Une plaque commémorative doit d’ailleurs être dévoilée à Beaupassage, dans le septième arrondissement, ce mardi. « Un mémorial en son honneur, comme il en faudrait pour tous les enfants qui disparaissent dans ces conditions tragiques », commente Yannick Alléno.

Après le drame, la brigade est d’ailleurs « restée soudée, précise Thomas. Pas un seul n’est parti. » Anissa, seconde d’Antoine et passagère du scooter, blessée après la collision, en est devenue cheffe. « Elle m’a dit : « donnez-moi le drapeau, je m’en occupe » », explique Yannick Alléno.

Le chef, Isabelle et Thomas ont clôturé l’interview par quelques mots pour définir leur fils et frère disparu. « Antoine voulait prouver qu’il avait sa place dans le milieu. Un été, il a fait un stage qui s’est très mal passé. (…) Il avait tenu bon, il était allé jusqu’au bout », témoigne sa maman.

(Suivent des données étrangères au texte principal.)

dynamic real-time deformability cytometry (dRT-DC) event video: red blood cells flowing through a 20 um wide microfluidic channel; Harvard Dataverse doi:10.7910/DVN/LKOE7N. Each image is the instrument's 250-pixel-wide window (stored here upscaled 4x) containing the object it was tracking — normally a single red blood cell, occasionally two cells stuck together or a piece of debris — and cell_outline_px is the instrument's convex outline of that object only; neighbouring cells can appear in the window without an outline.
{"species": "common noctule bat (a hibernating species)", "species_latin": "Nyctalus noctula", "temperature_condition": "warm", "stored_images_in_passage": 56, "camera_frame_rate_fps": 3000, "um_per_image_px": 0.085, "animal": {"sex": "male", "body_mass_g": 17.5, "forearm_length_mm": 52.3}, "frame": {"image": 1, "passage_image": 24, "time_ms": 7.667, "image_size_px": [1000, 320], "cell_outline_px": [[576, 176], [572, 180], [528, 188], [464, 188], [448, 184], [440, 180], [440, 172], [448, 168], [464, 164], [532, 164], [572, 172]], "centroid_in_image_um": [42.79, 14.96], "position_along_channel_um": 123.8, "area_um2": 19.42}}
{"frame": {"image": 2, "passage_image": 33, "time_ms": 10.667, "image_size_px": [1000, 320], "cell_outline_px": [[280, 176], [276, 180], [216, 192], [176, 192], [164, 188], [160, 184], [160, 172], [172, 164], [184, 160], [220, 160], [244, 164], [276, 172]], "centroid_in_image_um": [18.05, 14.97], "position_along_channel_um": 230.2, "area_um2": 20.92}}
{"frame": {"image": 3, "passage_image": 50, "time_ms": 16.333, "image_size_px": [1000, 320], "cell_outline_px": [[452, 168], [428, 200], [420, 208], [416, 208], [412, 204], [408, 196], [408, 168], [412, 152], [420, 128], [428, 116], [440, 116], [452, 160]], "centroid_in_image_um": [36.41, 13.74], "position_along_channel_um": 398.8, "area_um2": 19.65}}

« Il était très fier de notre nom mais ne l’a jamais utilisé comme un passe-droit. Au contraire, il voulait exister et être reconnu par son prénom. Il a toujours été dans le don de lui-même. (…) Antoine était un bon gars, bosseur est généreux : le soir du drame, il se trouvait là parce qu’il raccompagnait chez elle Anissa, sa seconde. Comme chaque soir après le service, même si ce n’était pas son chemin et que ça rallongeait son trajet », ajoute Thomas.

« C’était un grand généreux. Si un plongeur avait besoin de 200 euros, il les lui donnait de sa poche », complète son père.